Sight Unseen(27)
“Bill, what the hell are you doing here? It’s after midnight.”
“And it’s cold and damp. If I get sick and die of pneumonia, it’s all on your head. I got tired of waiting at the police station.”
“Sorry. We have a developing situation here.”
“Guess what? It would have continued to develop if you had deigned to meet me at the station for an hour or so. Lucky for you, I can bring my work with me.” Bill slightly raised the large pad he was carrying under his arm. “It’s important we do this right away.” He grimaced. “Considering the fact that you look like you’ve been run over by a truck, you’re probably not in good shape to remember much of anything anyway. Even in normal circumstances, memories fade, your recollections get all twisted up by the conversations you have in the hours after the event … This shouldn’t be a surprise to you, Kendra.”
“It isn’t. But you don’t need to worry about it with me.”
His faded blue eyes twinkled. “Of course not. The great and powerful Kendra Michaels is incapable of the cognitive errors that plague the rest of the mortal population…”
“Not fair. I’m not saying that.”
“That’s exactly what you’re saying. Sixty years of experience tell me that the ones who claim to be infallible are the ones I need to worry most about. Next thing I know, I’m sketching someone my witness actually saw on the Carson show the night before.”
Her lips twitched as she suppressed a smile. “I hate to tell you this, Bill, but I was in elementary school the last time Johnny Carson was on the air.”
“Aah, your ageist barbs don’t work on me. Those late-night hosts are all the same anyway. Take all the cheap shots you want. I’ve heard ’em already.”

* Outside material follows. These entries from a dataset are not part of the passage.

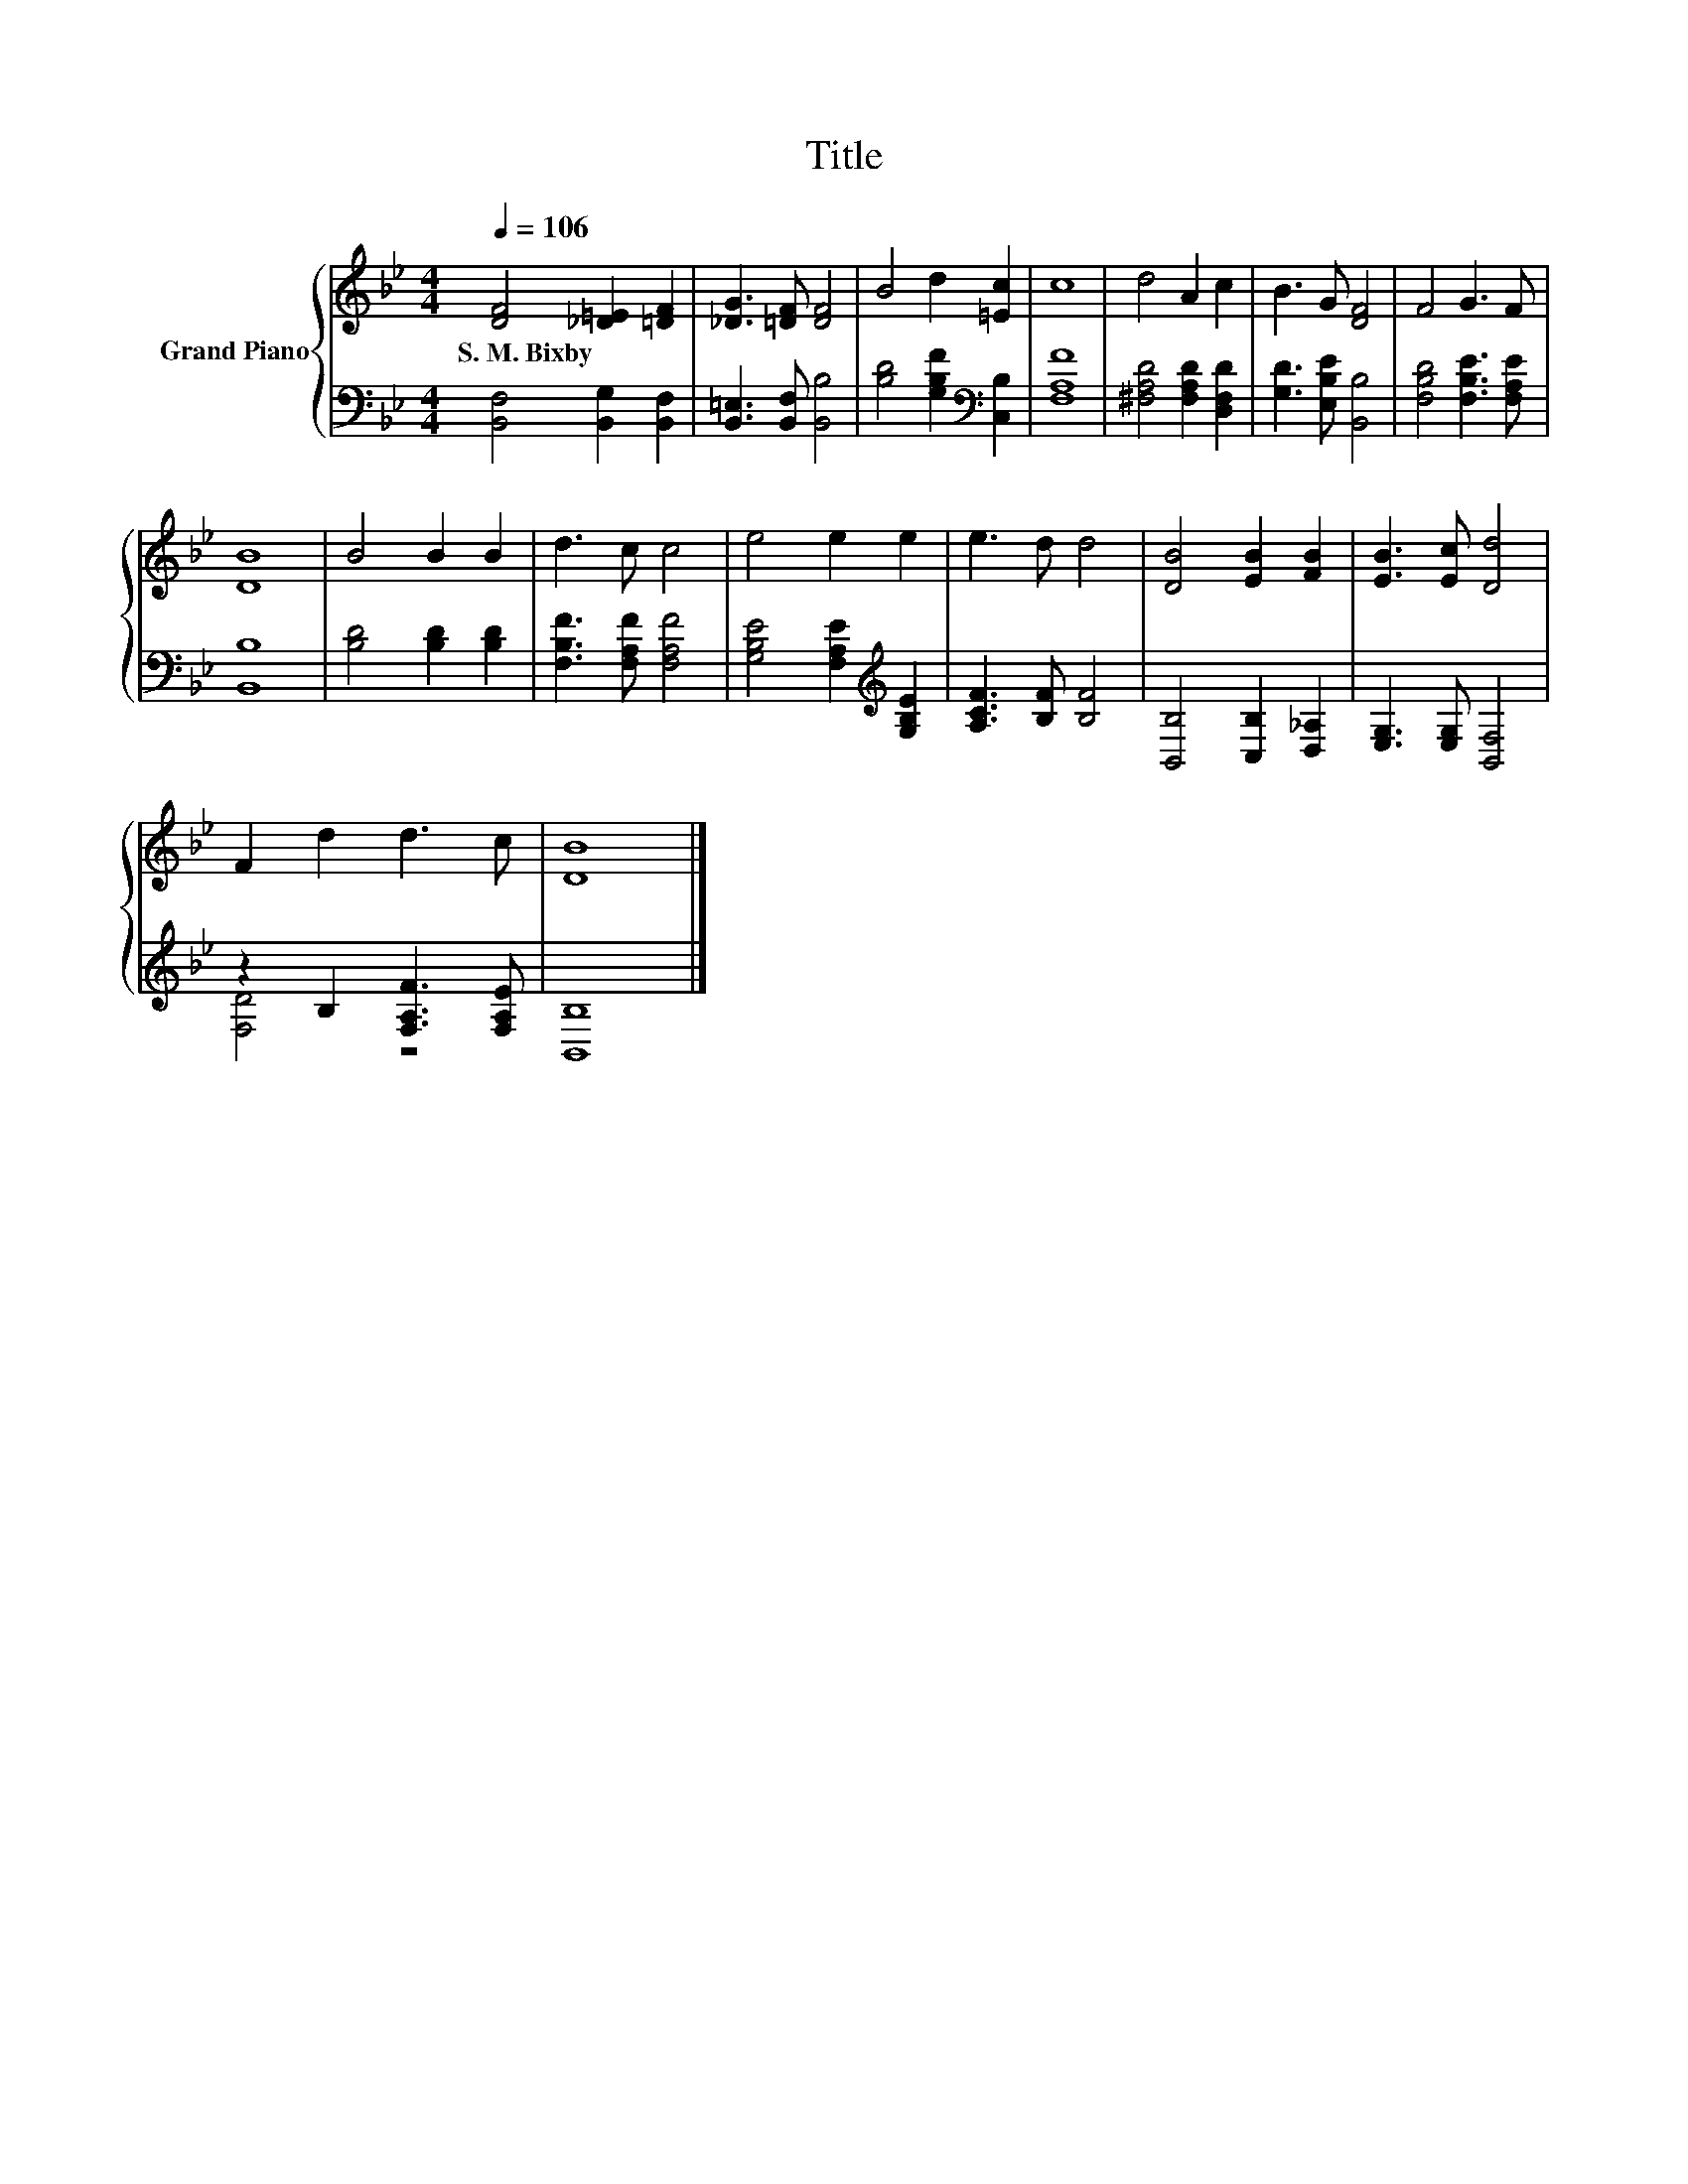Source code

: X:1
T:Title
%%score { 1 | ( 2 3 ) }
L:1/8
Q:1/4=106
M:4/4
K:Bb
V:1 treble nm="Grand Piano"
V:2 bass 
V:3 bass 
V:1
 [DF]4 [_D=E]2 [=DF]2 | [_DG]3 [=DF] [DF]4 | B4 d2 [=Ec]2 | c8 | d4 A2 c2 | B3 G [DF]4 | F4 G3 F | %7
w: S.~M.~Bixby * *|||||||
 [DB]8 | B4 B2 B2 | d3 c c4 | e4 e2 e2 | e3 d d4 | [DB]4 [EB]2 [FB]2 | [EB]3 [Ec] [Dd]4 | %14
w: |||||||
 F2 d2 d3 c | [DB]8 |] %16
w: ||
V:2
 [B,,F,]4 [B,,G,]2 [B,,F,]2 | [B,,=E,]3 [B,,F,] [B,,B,]4 | [B,D]4 [G,B,F]2[K:bass] [C,B,]2 | %3
 [F,A,F]8 | [^F,A,D]4 [F,A,D]2 [D,F,D]2 | [G,D]3 [E,B,E] [B,,B,]4 | [F,B,D]4 [F,B,E]3 [F,A,E] | %7
 [B,,B,]8 | [B,D]4 [B,D]2 [B,D]2 | [F,B,F]3 [F,A,F] [F,A,F]4 | %10
 [G,B,E]4 [F,A,E]2[K:treble] [G,B,E]2 | [A,CF]3 [B,F] [B,F]4 | [B,,B,]4 [C,B,]2 [D,_A,]2 | %13
 [E,G,]3 [E,G,] [B,,F,]4 | z2 B,2 [F,A,F]3 [F,A,E] | [B,,B,]8 |] %16
V:3
 x8 | x8 | x6[K:bass] x2 | x8 | x8 | x8 | x8 | x8 | x8 | x8 | x6[K:treble] x2 | x8 | x8 | x8 | %14
 [F,D]4 z4 | x8 |] %16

“That was a comment, not a cheap shot. You’re the only sketch artist I wanted for this job, Bill. Of any age. This could be an unusual challenge for you.”
“That sounds ominous.”
“It’s not. But I need someone with imagination and creativity.”
“Hmm.” He studied her face. “You’ve piqued my curiosity. Not enough to make it worth crawling out of my nice warm bed, of course, but at least now I’m curious why I’ve been forced to do it.”

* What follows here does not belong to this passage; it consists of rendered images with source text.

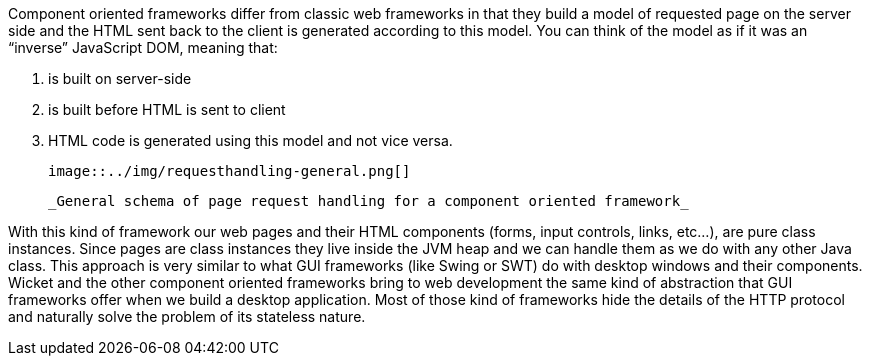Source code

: 
Component oriented frameworks differ from classic web frameworks in that they build a model of requested page on the server side and the HTML sent back to the client is generated according to this model. You can think of the model as if it was an “inverse” JavaScript DOM, meaning that:

1. is built on server-side
1. is built before HTML is sent to client
1. HTML code is generated using this model and not vice versa.

  image::../img/requesthandling-general.png[]

  _General schema of page request handling for a component oriented framework_

With this kind of framework our web pages and their HTML components (forms, input controls, links, etc...), are pure class instances.
Since pages are class instances they live inside the JVM heap and we can handle them as we do with any other Java class.
This approach is very similar to what GUI frameworks (like Swing or SWT) do with desktop windows and their components. Wicket and the other component oriented frameworks bring to web development the same kind of abstraction that GUI frameworks offer when we build a desktop application. Most of those kind of frameworks hide the details of the HTTP protocol and naturally solve the problem of its stateless nature.


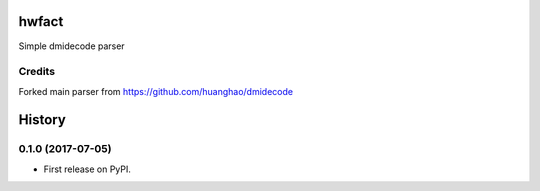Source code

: =========
hwfact
=========

Simple dmidecode parser

Credits
---------

Forked main parser from https://github.com/huanghao/dmidecode


=======
History
=======

0.1.0 (2017-07-05)
------------------

* First release on PyPI.


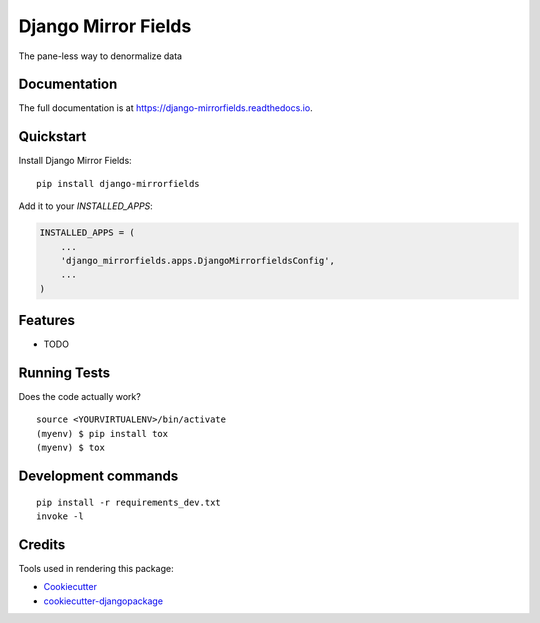 =============================
Django Mirror Fields
=============================

.. image:: https://badge.fury.io/py/django-mirrorfields.svg
    :target: https://badge.fury.io/py/django-mirrorfields

.. image:: https://travis-ci.org/joshua-s/django-mirrorfields.svg?branch=master
    :target: https://travis-ci.org/joshua-s/django-mirrorfields

.. image:: https://codecov.io/gh/joshua-s/django-mirrorfields/branch/master/graph/badge.svg
    :target: https://codecov.io/gh/joshua-s/django-mirrorfields

The pane-less way to denormalize data

Documentation
-------------

The full documentation is at https://django-mirrorfields.readthedocs.io.

Quickstart
----------

Install Django Mirror Fields::

    pip install django-mirrorfields

Add it to your `INSTALLED_APPS`:

.. code-block:: python

    INSTALLED_APPS = (
        ...
        'django_mirrorfields.apps.DjangoMirrorfieldsConfig',
        ...
    )

Features
--------

* TODO

Running Tests
-------------

Does the code actually work?

::

    source <YOURVIRTUALENV>/bin/activate
    (myenv) $ pip install tox
    (myenv) $ tox


Development commands
---------------------

::

    pip install -r requirements_dev.txt
    invoke -l


Credits
-------

Tools used in rendering this package:

*  Cookiecutter_
*  `cookiecutter-djangopackage`_

.. _Cookiecutter: https://github.com/audreyr/cookiecutter
.. _`cookiecutter-djangopackage`: https://github.com/pydanny/cookiecutter-djangopackage

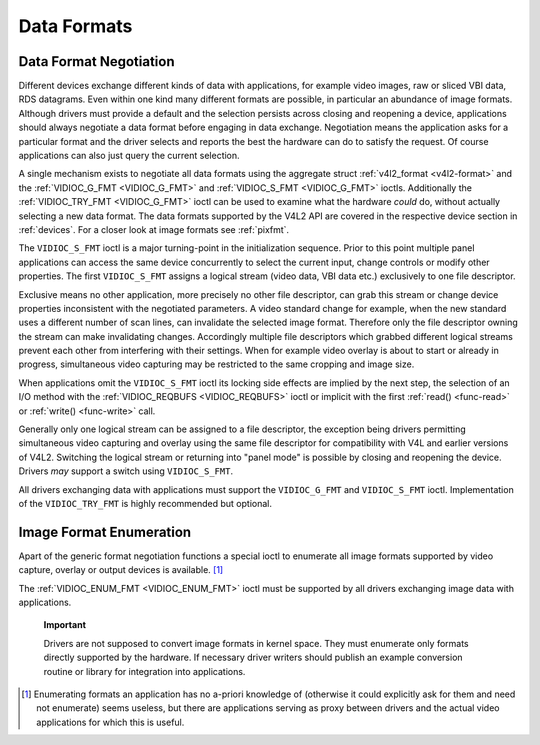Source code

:.. -*- coding: utf-8; mode: rst -*-

.. _format:

************
Data Formats
************


Data Format Negotiation
=======================

Different devices exchange different kinds of data with applications,
for example video images, raw or sliced VBI data, RDS datagrams. Even
within one kind many different formats are possible, in particular an
abundance of image formats. Although drivers must provide a default and
the selection persists across closing and reopening a device,
applications should always negotiate a data format before engaging in
data exchange. Negotiation means the application asks for a particular
format and the driver selects and reports the best the hardware can do
to satisfy the request. Of course applications can also just query the
current selection.

A single mechanism exists to negotiate all data formats using the
aggregate struct :ref:`v4l2_format <v4l2-format>` and the
:ref:`VIDIOC_G_FMT <VIDIOC_G_FMT>` and
:ref:`VIDIOC_S_FMT <VIDIOC_G_FMT>` ioctls. Additionally the
:ref:`VIDIOC_TRY_FMT <VIDIOC_G_FMT>` ioctl can be used to examine
what the hardware *could* do, without actually selecting a new data
format. The data formats supported by the V4L2 API are covered in the
respective device section in :ref:`devices`. For a closer look at
image formats see :ref:`pixfmt`.

The ``VIDIOC_S_FMT`` ioctl is a major turning-point in the
initialization sequence. Prior to this point multiple panel applications
can access the same device concurrently to select the current input,
change controls or modify other properties. The first ``VIDIOC_S_FMT``
assigns a logical stream (video data, VBI data etc.) exclusively to one
file descriptor.

Exclusive means no other application, more precisely no other file
descriptor, can grab this stream or change device properties
inconsistent with the negotiated parameters. A video standard change for
example, when the new standard uses a different number of scan lines,
can invalidate the selected image format. Therefore only the file
descriptor owning the stream can make invalidating changes. Accordingly
multiple file descriptors which grabbed different logical streams
prevent each other from interfering with their settings. When for
example video overlay is about to start or already in progress,
simultaneous video capturing may be restricted to the same cropping and
image size.

When applications omit the ``VIDIOC_S_FMT`` ioctl its locking side
effects are implied by the next step, the selection of an I/O method
with the :ref:`VIDIOC_REQBUFS <VIDIOC_REQBUFS>` ioctl or implicit
with the first :ref:`read() <func-read>` or
:ref:`write() <func-write>` call.

Generally only one logical stream can be assigned to a file descriptor,
the exception being drivers permitting simultaneous video capturing and
overlay using the same file descriptor for compatibility with V4L and
earlier versions of V4L2. Switching the logical stream or returning into
"panel mode" is possible by closing and reopening the device. Drivers
*may* support a switch using ``VIDIOC_S_FMT``.

All drivers exchanging data with applications must support the
``VIDIOC_G_FMT`` and ``VIDIOC_S_FMT`` ioctl. Implementation of the
``VIDIOC_TRY_FMT`` is highly recommended but optional.


Image Format Enumeration
========================

Apart of the generic format negotiation functions a special ioctl to
enumerate all image formats supported by video capture, overlay or
output devices is available. [1]_

The :ref:`VIDIOC_ENUM_FMT <VIDIOC_ENUM_FMT>` ioctl must be supported
by all drivers exchanging image data with applications.

    **Important**

    Drivers are not supposed to convert image formats in kernel space.
    They must enumerate only formats directly supported by the hardware.
    If necessary driver writers should publish an example conversion
    routine or library for integration into applications.

.. [1]
   Enumerating formats an application has no a-priori knowledge of
   (otherwise it could explicitly ask for them and need not enumerate)
   seems useless, but there are applications serving as proxy between
   drivers and the actual video applications for which this is useful.


.. ------------------------------------------------------------------------------
.. This file was automatically converted from DocBook-XML with the dbxml
.. library (https://github.com/return42/sphkerneldoc). The origin XML comes
.. from the linux kernel, refer to:
..
.. * https://github.com/torvalds/linux/tree/master/Documentation/DocBook
.. ------------------------------------------------------------------------------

Kendra smiled even as she felt a pang as she noticed how frail Bill had become. Damn, it seemed as if he’d aged a decade in the two years since she had last seen him. Time could be so cruel.
“But I’m not staying out in this wet air.” He steadied himself by placing a hand on the mobile command center. “Do they have room for us to work in this monstrosity?”

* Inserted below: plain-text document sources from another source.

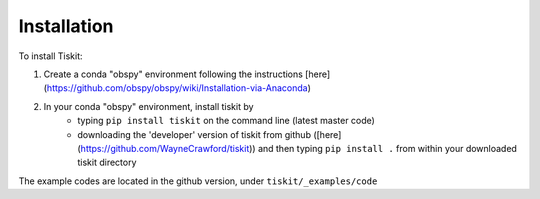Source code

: *******************************
Installation
*******************************

To install Tiskit:

1) Create a conda "obspy" environment following the instructions
   [here](https://github.com/obspy/obspy/wiki/Installation-via-Anaconda) 
2) In your conda "obspy" environment, install tiskit by 
    - typing ``pip install tiskit`` on the command line (latest master code)
    - downloading the 'developer' version of tiskit from github
      ([here](https://github.com/WayneCrawford/tiskit)) and then typing
      ``pip install .`` from within your downloaded tiskit directory

The example codes are located in the github version, under
``tiskit/_examples/code``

“It’s a little noisy.” She gestured toward her car, which was parked a few yards away. “Is there enough light to do this in there?”
He raised a flexible-neck book light clipped to his pad. “I brought my own. Let’s get to it, young lady.”
They climbed into her car, with Kendra taking her place behind the wheel and Bill sitting in the passenger seat.
He rested his pad on his knees. “Okay, let’s start with the shape of his face. Square? Oval? Triangular? Some of each? Think. Give me a canvas, and we’ll work from there.”
“Sort of square … with high cheekbones.”
“Good.” He started to work, his pencil flying over the pad. “Like this?”
“No, chin more pointed.”
His graphite pencil moved lightning fast, correcting. “Like this?”
“That’s it.”
“Now we go to the eyes. How far apart?”
The next fifteen minutes flew by as Bill used his eraser as artfully as he did his pencil. Kendra had no sooner voiced a correction than it was incorporated into the sketch. He quickly generated a reasonable likeness of the man she had seen earlier. But after still another fifteen minutes of working together to refine the sketch, it became so real, so on the mark, that it actually chilled her to look at it.
“Amazing,” she finally said. “That’s him, that’s the man we’re looking for. You’re incredible, Bill.”
“Yes. But this is just another day at the office. So what’s with all the talk of imagination and creativity?”
She was silent. “I’ve been thinking. It’s hard for me to believe that he would actually let me see what he really looked like. There were moments tonight when I was vulnerable. He could have killed me, but he didn’t. That meant the game isn’t over for him. He has something else in store for me. I believe he’d try to keep me from knowing anything that might give me an advantage.” She looked down at the sketch. “I wonder … If he might have been wearing a disguise.”